When you draw or paint, the vanishing point is the point where things "disappear" into the distance. If you draw a train track, for instance, it will be wider toward the front (bottom) of the paper, and narrow as you go farther back (up), if you are trying to create perspective. The lines of the track, parallel in real life, will meet at the imaginary vanishing point, which is often a place not even on the paper or canvas.

A vanishing point is a point in a perspective drawing to which parallel lines not parallel to the image plane appear to converge. The number and placement of the vanishing points determines which perspective technique is being used. The concept was first used by Renaissance artists such as Donatello, Masaccio and Leonardo da Vinci.

• linear perspective is a drawing with 1-3 vanishing points.
• curvilinear perspective is a drawing with either 4 or 5 vanishing points, in 5 point perspective the vanishing points are mapped into a circle with 4 vanishing points at the cardinal headings N,W,S,E and one at the circle origin.
• reverse perspective is a drawing with vanishing points that are placed outside the painting with the illusion that they are "in front of" the painting.

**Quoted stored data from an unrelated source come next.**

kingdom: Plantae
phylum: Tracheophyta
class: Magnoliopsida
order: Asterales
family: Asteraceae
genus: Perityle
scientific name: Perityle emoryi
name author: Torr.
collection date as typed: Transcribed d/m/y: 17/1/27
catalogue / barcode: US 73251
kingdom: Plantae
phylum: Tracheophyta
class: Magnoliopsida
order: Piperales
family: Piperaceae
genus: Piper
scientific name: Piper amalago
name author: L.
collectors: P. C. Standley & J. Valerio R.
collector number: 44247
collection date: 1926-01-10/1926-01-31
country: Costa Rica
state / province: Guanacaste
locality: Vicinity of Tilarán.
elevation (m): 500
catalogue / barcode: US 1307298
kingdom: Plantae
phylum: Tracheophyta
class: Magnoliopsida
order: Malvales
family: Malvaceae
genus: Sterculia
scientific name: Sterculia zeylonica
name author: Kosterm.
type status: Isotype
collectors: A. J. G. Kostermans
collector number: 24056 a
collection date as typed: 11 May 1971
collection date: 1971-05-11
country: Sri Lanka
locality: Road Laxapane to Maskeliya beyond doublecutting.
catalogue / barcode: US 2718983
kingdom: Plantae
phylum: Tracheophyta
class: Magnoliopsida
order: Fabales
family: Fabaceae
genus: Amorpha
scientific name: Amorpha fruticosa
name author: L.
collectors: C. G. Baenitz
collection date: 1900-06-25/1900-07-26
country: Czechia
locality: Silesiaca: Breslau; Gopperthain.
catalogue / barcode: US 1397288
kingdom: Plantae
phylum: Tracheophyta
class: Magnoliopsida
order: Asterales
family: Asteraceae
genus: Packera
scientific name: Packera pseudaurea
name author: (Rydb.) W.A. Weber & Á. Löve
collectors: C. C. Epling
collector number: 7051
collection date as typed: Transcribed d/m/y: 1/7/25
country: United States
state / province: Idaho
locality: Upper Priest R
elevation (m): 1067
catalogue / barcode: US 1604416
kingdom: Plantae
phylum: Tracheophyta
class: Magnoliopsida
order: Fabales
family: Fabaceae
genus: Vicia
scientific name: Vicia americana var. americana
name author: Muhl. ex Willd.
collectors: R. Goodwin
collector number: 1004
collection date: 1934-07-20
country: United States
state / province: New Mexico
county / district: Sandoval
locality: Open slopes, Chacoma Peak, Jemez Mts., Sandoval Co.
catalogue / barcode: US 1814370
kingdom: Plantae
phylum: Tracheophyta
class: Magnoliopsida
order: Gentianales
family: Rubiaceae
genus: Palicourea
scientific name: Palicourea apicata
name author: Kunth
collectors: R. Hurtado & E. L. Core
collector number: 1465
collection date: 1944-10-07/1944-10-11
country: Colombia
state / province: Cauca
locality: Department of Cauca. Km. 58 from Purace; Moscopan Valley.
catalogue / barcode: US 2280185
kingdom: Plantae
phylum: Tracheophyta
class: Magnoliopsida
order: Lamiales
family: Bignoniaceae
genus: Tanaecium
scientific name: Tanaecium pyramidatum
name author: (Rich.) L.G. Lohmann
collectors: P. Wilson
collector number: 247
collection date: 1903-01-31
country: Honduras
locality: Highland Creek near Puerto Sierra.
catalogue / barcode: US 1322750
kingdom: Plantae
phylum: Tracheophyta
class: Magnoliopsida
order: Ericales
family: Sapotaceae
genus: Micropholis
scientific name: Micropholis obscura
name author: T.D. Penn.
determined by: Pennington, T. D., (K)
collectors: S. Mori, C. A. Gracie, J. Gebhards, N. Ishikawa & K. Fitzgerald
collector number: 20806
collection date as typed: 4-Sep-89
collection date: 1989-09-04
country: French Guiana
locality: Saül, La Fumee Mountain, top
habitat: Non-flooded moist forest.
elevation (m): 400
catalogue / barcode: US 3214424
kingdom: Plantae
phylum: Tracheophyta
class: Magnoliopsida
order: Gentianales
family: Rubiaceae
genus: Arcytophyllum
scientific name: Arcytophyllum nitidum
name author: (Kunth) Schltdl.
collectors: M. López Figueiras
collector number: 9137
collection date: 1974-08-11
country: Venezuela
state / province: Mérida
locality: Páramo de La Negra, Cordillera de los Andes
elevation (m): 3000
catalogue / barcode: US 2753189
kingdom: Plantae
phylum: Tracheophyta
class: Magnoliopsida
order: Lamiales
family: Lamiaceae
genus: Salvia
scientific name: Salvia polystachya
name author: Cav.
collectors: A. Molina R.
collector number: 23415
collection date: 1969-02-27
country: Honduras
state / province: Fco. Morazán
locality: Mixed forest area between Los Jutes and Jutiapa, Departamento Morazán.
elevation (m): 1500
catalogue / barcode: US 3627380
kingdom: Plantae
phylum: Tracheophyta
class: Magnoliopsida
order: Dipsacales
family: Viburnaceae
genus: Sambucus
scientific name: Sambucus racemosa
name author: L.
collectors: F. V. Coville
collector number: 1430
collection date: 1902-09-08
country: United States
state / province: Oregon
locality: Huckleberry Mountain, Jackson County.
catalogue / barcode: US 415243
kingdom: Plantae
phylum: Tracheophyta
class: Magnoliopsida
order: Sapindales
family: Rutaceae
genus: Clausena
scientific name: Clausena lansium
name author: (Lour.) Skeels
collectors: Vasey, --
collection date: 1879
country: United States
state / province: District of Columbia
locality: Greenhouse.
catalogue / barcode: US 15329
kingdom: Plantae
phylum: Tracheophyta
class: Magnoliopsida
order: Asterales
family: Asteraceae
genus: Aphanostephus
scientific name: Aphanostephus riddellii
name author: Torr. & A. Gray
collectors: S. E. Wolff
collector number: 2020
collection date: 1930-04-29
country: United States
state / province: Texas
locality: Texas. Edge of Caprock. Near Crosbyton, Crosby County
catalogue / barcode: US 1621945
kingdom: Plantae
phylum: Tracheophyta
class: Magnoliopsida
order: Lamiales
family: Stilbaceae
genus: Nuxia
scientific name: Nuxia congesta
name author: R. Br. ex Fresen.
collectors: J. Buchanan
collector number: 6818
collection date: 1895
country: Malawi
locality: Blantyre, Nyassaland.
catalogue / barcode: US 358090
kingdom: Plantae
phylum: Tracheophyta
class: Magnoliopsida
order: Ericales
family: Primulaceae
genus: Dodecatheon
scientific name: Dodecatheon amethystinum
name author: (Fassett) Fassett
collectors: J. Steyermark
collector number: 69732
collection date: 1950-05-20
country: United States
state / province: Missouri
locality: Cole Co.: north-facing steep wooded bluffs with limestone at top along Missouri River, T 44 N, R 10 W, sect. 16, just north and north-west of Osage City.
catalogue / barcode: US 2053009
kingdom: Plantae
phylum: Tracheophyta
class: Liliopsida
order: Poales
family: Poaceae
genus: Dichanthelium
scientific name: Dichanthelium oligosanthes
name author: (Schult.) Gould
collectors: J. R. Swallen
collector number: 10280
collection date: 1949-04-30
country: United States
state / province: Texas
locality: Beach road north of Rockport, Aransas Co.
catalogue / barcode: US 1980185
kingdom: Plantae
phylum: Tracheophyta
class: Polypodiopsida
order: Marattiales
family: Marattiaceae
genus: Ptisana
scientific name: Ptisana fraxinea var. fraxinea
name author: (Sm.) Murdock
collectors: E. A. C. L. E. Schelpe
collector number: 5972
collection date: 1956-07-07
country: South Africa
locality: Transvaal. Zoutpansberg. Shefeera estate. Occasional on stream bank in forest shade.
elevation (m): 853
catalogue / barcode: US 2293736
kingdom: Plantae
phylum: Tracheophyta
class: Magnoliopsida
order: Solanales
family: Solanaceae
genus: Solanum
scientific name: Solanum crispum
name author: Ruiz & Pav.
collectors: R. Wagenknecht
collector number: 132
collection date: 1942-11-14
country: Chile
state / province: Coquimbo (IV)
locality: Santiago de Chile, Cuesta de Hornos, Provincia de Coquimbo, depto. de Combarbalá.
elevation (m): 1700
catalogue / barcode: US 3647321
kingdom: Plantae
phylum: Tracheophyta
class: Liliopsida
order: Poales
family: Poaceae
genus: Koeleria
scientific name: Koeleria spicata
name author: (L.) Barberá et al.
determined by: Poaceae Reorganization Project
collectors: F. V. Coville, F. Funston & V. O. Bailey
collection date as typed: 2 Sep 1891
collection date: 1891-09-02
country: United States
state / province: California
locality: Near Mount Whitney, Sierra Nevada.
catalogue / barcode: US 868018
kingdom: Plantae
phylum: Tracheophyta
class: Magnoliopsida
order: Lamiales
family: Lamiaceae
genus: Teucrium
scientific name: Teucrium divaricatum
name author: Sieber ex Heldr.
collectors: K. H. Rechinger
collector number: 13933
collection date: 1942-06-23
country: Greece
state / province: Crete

Vanishing points can also refer to the point in the distance where the two verges of a road appear to converge. This is often used to help assess the upcoming curves in the road; to judge the radius and therefore the entry speed and optimum line. If the vanishing point moves towards you or to your sides, the curve is tightening. If the vanishing point moves away from you or comes to center, the curve is straightening.
A vanishing point is the point where parallel lines seem to meet when represented in perspective.
The point at which receding parallel lines viewed in perspective appear to converge.